That was exactly the summary I was looking for.
I would enourage folks to read the referenced link Toby sent:
http://blogs.sun.com/roller/page/bonwick?entry=zfs_end_to_end_data
...also the linked RAID-Z summary from this article was very
interesting, since something like this is needed for recovery from
checksum failures:
Which brings us to the coolest thing about RAID-Z: self-healing data.
In addition to handling whole-disk failure, RAID-Z can also detect and
correct silent data corruption. Whenever you read a RAID-Z block, ZFS
compares it against its checksum. If the data disks didn't return the
right answer, ZFS reads the parity and then does combinatorial
reconstruction to figure out which disk returned bad data. It then
repairs the damaged disk and returns good data to the application. ZFS
also reports the incident through Solaris FMA so that the system
administrator knows that one of the disks is silently failing.
Finally, note that *RAID-Z doesn't require any special hardware.* It
doesn't need NVRAM for correctness, and it doesn't need write
buffering for good performance. With RAID-Z, ZFS makes good on the
original RAID promise: it provides fast, reliable storage using cheap,
commodity disks.
http://blogs.sun.com/roller/page/bonwick?entry=raid_z
Toby Thain wrote:
On 4-Aug-06, at 3:25 AM, Russell Leighton wrote:
If the software (filesystem like ZFS or database like Berkeley DB)
finds a mismatch for a checksum on a block read, then what?
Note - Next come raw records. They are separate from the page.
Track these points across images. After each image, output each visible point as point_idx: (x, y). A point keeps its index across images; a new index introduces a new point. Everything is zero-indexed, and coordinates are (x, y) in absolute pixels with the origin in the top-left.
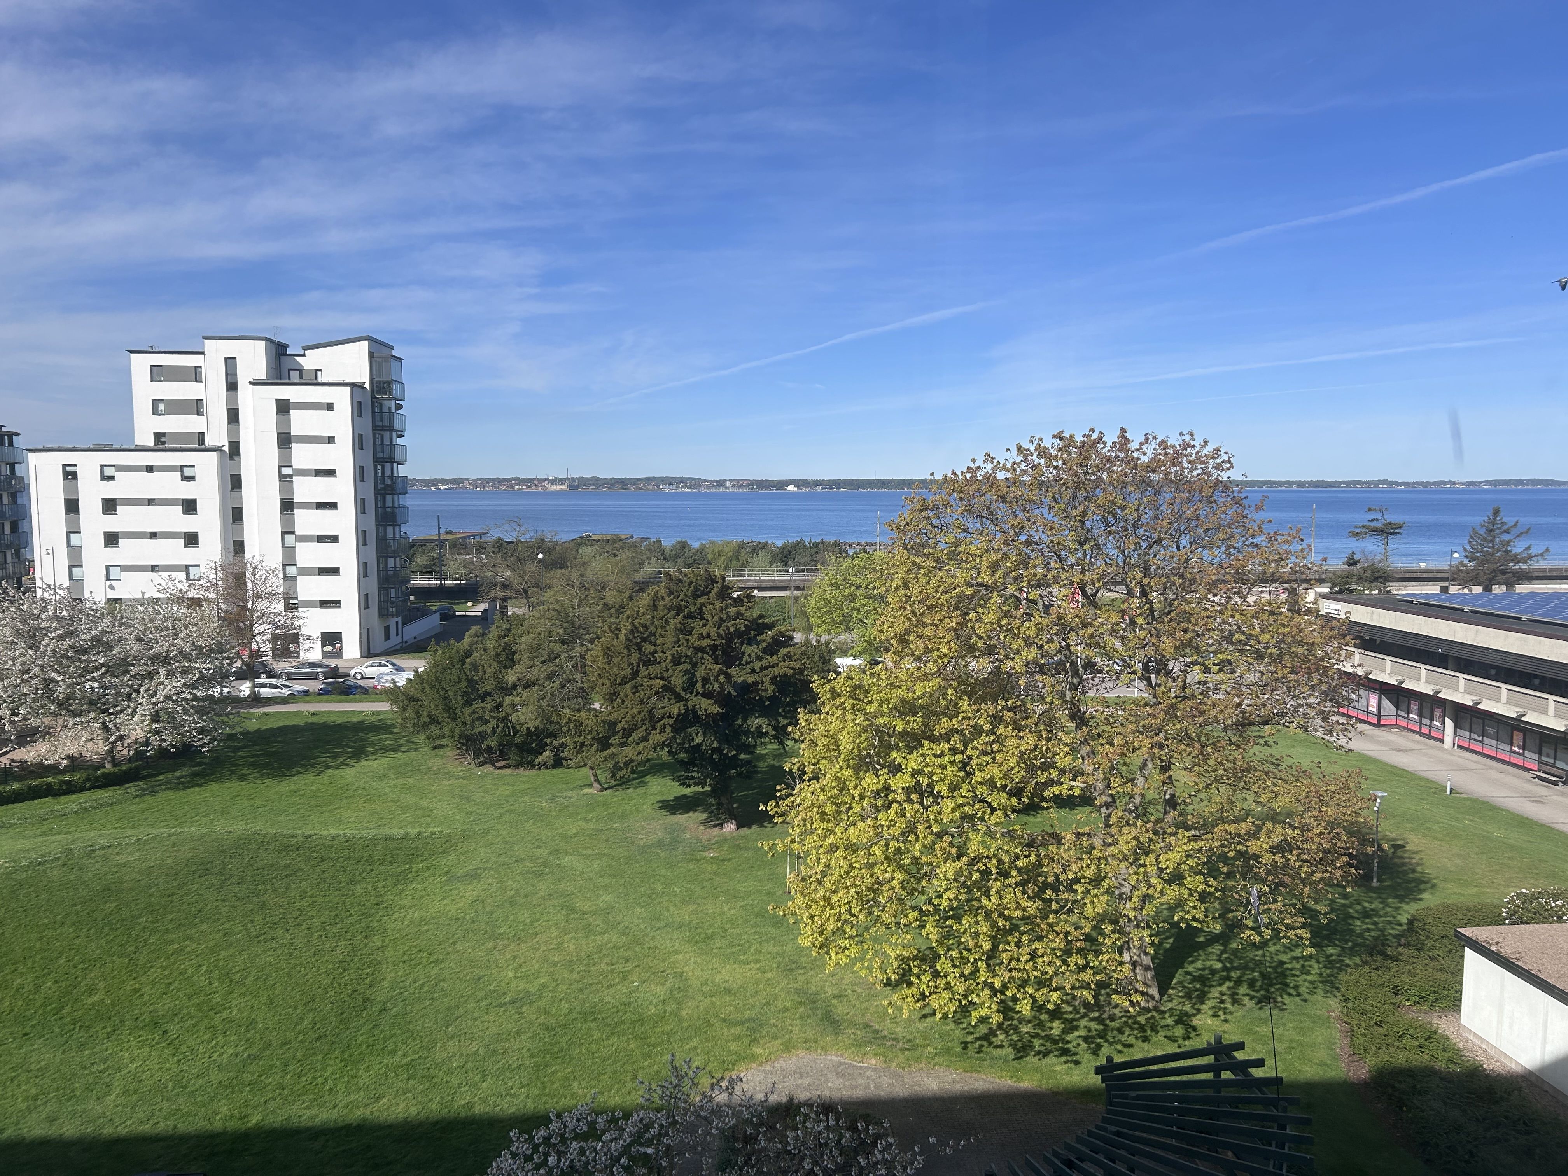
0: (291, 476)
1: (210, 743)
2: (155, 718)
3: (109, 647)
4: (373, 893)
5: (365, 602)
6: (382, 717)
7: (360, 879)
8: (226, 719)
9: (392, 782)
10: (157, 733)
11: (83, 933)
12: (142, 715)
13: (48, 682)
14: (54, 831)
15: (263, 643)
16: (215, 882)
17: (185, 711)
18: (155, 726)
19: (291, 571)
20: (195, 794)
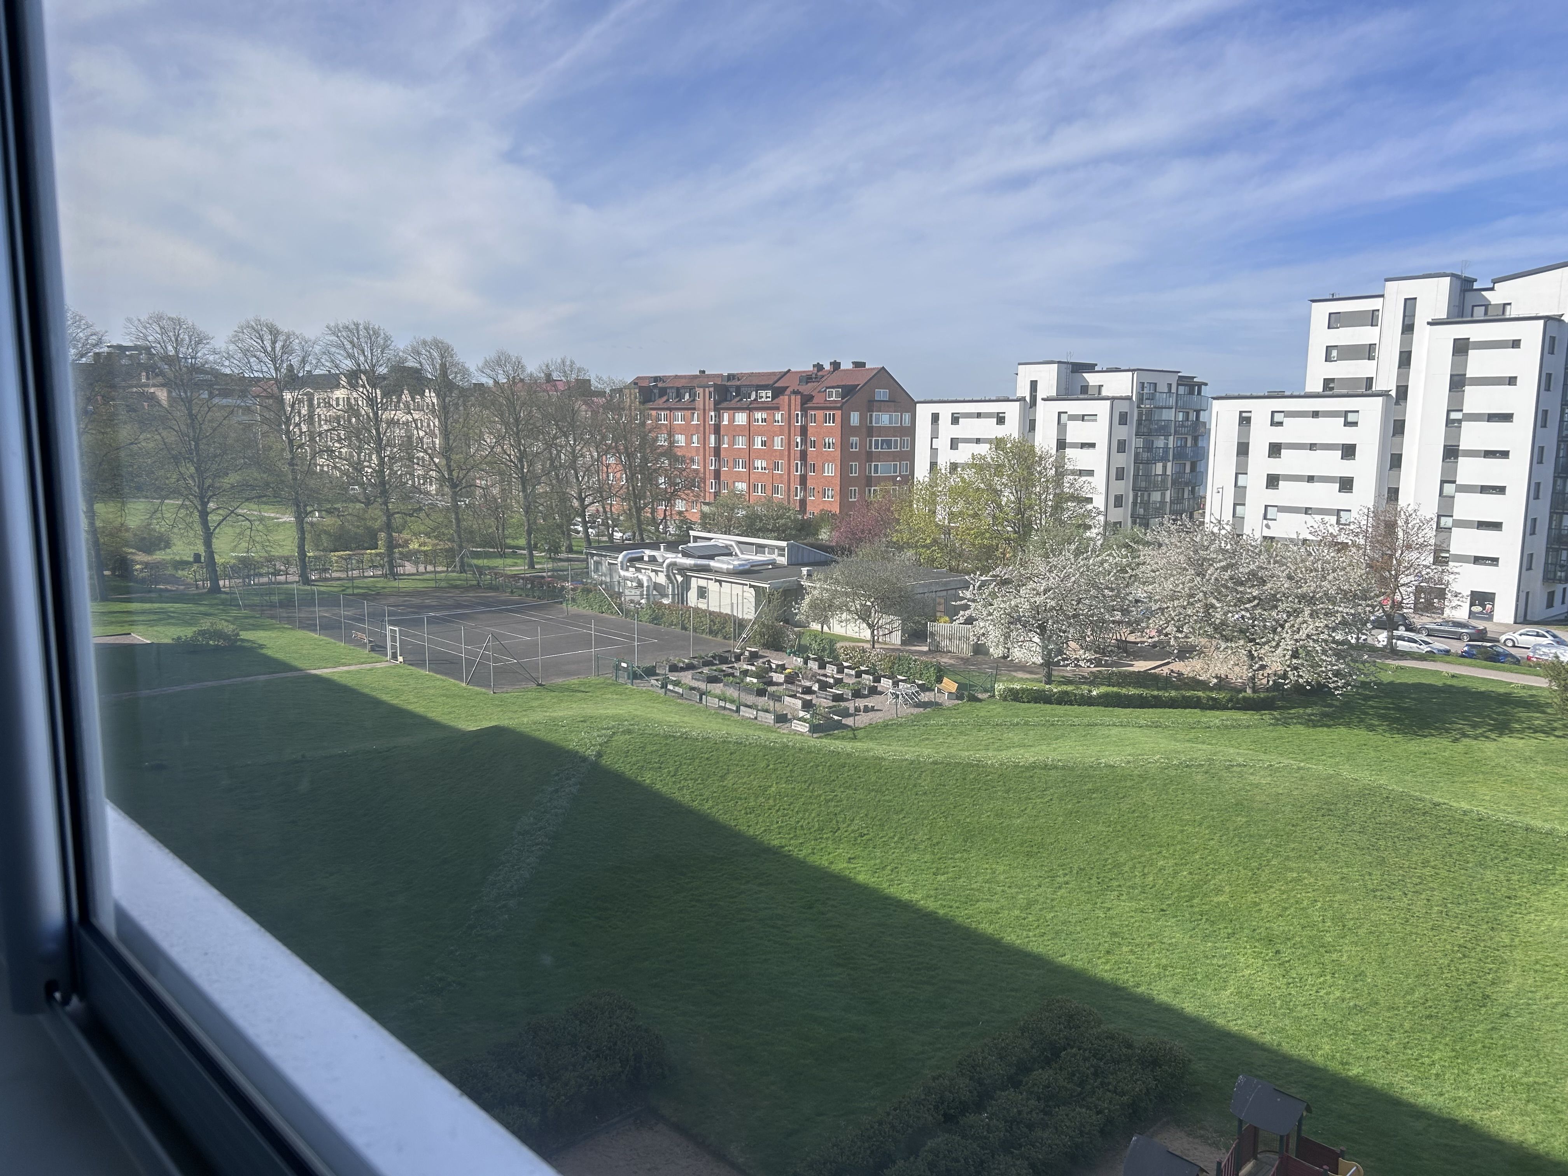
0: (1459, 421)
1: (1343, 687)
2: (1295, 655)
3: (1264, 582)
4: (1505, 883)
5: (1527, 563)
6: (1534, 692)
7: (1491, 864)
8: (1361, 666)
9: (1540, 768)
10: (1296, 668)
11: (1216, 837)
12: (1285, 649)
13: (1208, 607)
14: (1200, 740)
15: (1406, 595)
16: (1337, 825)
17: (1324, 652)
18: (1294, 661)
19: (1446, 522)
20: (1323, 734)
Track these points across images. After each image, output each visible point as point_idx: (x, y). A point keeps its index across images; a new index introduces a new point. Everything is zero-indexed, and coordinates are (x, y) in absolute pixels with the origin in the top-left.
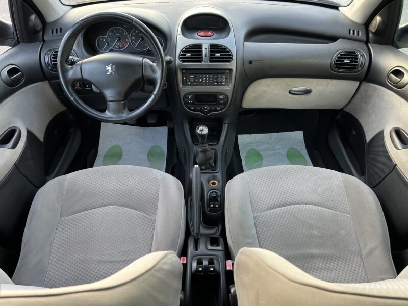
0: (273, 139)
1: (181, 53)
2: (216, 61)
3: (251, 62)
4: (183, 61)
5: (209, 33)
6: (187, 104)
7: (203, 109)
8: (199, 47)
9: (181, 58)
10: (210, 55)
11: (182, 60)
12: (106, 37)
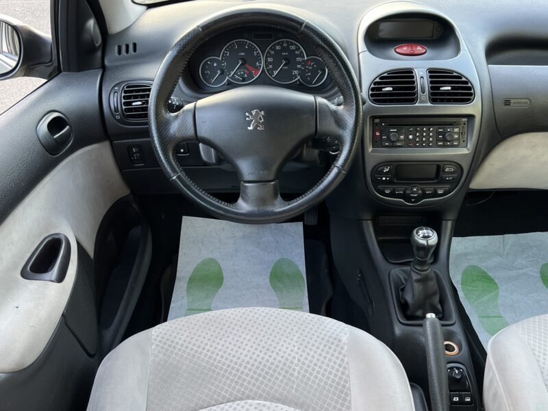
0: (508, 247)
1: (372, 86)
2: (442, 101)
3: (507, 103)
4: (376, 101)
5: (419, 49)
6: (376, 182)
7: (408, 192)
8: (408, 74)
9: (372, 95)
10: (432, 88)
11: (374, 100)
12: (220, 59)
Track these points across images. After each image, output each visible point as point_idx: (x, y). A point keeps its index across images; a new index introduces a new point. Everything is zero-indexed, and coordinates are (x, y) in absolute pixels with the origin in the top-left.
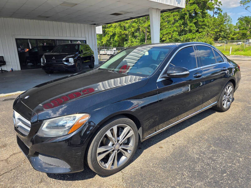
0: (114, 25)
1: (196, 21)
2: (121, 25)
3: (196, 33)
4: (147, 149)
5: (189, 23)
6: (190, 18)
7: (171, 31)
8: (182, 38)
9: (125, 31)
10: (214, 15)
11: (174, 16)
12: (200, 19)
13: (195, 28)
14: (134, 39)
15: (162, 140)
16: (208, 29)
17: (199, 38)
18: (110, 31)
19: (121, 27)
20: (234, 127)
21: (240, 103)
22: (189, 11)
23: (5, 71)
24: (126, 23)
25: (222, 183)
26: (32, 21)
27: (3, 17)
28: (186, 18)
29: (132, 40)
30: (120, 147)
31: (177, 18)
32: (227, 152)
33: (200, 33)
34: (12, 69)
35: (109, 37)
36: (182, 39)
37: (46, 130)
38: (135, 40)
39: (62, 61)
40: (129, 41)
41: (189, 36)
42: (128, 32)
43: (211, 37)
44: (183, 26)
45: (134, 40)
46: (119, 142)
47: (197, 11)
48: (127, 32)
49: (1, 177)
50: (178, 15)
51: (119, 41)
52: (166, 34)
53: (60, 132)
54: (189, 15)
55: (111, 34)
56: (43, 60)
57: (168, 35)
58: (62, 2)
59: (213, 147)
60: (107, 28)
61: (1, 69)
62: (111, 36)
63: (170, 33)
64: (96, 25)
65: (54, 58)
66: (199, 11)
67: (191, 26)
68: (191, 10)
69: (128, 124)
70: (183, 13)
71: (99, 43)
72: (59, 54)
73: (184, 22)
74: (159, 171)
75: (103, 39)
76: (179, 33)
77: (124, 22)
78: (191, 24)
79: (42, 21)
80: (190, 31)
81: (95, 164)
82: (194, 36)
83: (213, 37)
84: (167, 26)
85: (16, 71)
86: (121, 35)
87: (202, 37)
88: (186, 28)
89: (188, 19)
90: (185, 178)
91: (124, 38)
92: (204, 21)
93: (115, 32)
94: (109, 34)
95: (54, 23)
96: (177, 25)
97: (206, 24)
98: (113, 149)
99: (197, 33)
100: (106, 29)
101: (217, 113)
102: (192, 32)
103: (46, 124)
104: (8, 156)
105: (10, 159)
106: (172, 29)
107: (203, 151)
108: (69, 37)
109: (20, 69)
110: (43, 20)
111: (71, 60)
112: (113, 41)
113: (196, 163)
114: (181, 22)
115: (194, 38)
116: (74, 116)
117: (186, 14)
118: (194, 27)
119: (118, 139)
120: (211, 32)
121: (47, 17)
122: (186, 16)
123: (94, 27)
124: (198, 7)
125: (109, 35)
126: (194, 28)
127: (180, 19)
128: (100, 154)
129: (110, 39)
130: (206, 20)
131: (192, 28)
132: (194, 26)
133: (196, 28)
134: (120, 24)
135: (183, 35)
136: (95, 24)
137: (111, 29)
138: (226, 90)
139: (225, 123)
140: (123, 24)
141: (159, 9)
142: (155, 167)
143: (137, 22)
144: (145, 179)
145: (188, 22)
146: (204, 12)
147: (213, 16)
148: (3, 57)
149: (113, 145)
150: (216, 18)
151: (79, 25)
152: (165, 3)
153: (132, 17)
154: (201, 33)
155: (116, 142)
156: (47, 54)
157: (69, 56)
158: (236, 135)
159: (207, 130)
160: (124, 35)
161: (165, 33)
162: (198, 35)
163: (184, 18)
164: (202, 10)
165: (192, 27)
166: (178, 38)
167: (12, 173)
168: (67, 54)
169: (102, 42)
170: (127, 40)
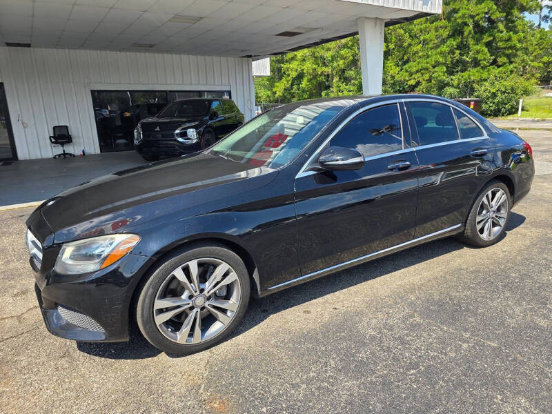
0: (299, 54)
1: (492, 38)
2: (317, 54)
3: (491, 68)
4: (278, 314)
5: (473, 45)
6: (475, 32)
7: (428, 65)
8: (455, 79)
9: (323, 68)
10: (542, 23)
11: (437, 29)
12: (501, 35)
13: (489, 55)
14: (344, 83)
15: (315, 298)
16: (525, 57)
17: (498, 79)
18: (293, 68)
19: (316, 58)
20: (489, 281)
21: (533, 229)
22: (472, 17)
23: (71, 155)
24: (327, 50)
25: (398, 387)
26: (123, 54)
27: (69, 49)
28: (466, 34)
29: (338, 87)
30: (207, 303)
31: (445, 33)
32: (442, 329)
33: (499, 66)
34: (83, 151)
35: (290, 82)
36: (455, 83)
37: (70, 262)
38: (346, 87)
39: (173, 135)
40: (335, 90)
41: (473, 74)
42: (330, 70)
43: (533, 75)
44: (458, 52)
45: (343, 86)
46: (205, 292)
47: (493, 17)
48: (328, 70)
49: (2, 343)
50: (446, 28)
51: (310, 90)
52: (417, 72)
53: (91, 267)
54: (474, 27)
55: (294, 74)
56: (138, 134)
57: (422, 74)
58: (173, 16)
59: (418, 319)
60: (287, 62)
61: (64, 151)
62: (294, 79)
63: (427, 69)
64: (252, 57)
65: (158, 129)
66: (498, 15)
67: (478, 52)
68: (478, 15)
69: (223, 259)
70: (459, 21)
71: (268, 96)
72: (168, 120)
73: (462, 42)
74: (283, 354)
75: (277, 87)
76: (447, 67)
77: (323, 48)
78: (478, 47)
79: (143, 54)
80: (476, 63)
81: (151, 329)
82: (485, 76)
83: (538, 75)
84: (420, 54)
85: (91, 155)
86: (315, 77)
87: (504, 76)
88: (464, 57)
89: (471, 36)
90: (326, 371)
91: (323, 83)
92: (509, 39)
93: (303, 70)
94: (289, 75)
95: (167, 56)
96: (443, 50)
97: (515, 46)
98: (191, 305)
99: (494, 68)
100: (282, 65)
101: (466, 250)
102: (479, 65)
103: (68, 251)
104: (24, 311)
105: (25, 316)
106: (432, 61)
107: (391, 324)
108: (195, 84)
109: (98, 151)
110: (146, 51)
111: (192, 133)
112: (298, 89)
113: (365, 344)
114: (453, 42)
115: (485, 80)
116: (112, 239)
117: (466, 24)
118: (485, 54)
119: (202, 287)
120: (532, 64)
121: (151, 46)
122: (466, 28)
123: (248, 62)
124: (495, 7)
125: (290, 78)
126: (485, 56)
127: (452, 36)
128: (161, 311)
129: (292, 85)
130: (515, 38)
131: (480, 57)
132: (486, 50)
133: (491, 56)
134: (314, 53)
135: (457, 72)
136: (250, 56)
137: (294, 65)
138: (484, 199)
139: (473, 272)
140: (319, 51)
141: (381, 20)
142: (277, 347)
143: (352, 46)
144: (249, 367)
145: (471, 42)
146: (509, 17)
147: (539, 25)
148: (67, 127)
149: (191, 297)
150: (547, 29)
151: (216, 59)
152: (391, 6)
153: (325, 37)
154: (501, 68)
155: (198, 292)
156: (145, 121)
157: (187, 125)
158: (483, 297)
159: (422, 285)
160: (323, 77)
161: (414, 69)
162: (495, 71)
163: (461, 33)
164: (505, 14)
165: (480, 54)
166: (447, 80)
167: (21, 339)
168: (184, 120)
169: (275, 93)
170: (328, 87)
Is there a recovery mechanism, or do you just be happy you know
there is a problem (and go to backup)?
ZFS will correct from a good mirror
(http://blogs.sun.com/roller/page/bonwick?entry=zfs_end_to_end_data).
--T
Thx
Matthias Andree wrote:
Berkeley DB can, since version 4.1 (IIRC), write checksums (newer
versions document this as SHA1) on its database pages, to detect
corruptions and writes that were supposed to be atomic but failed
(because you cannot write 4K or 16K atomically on a disk drive).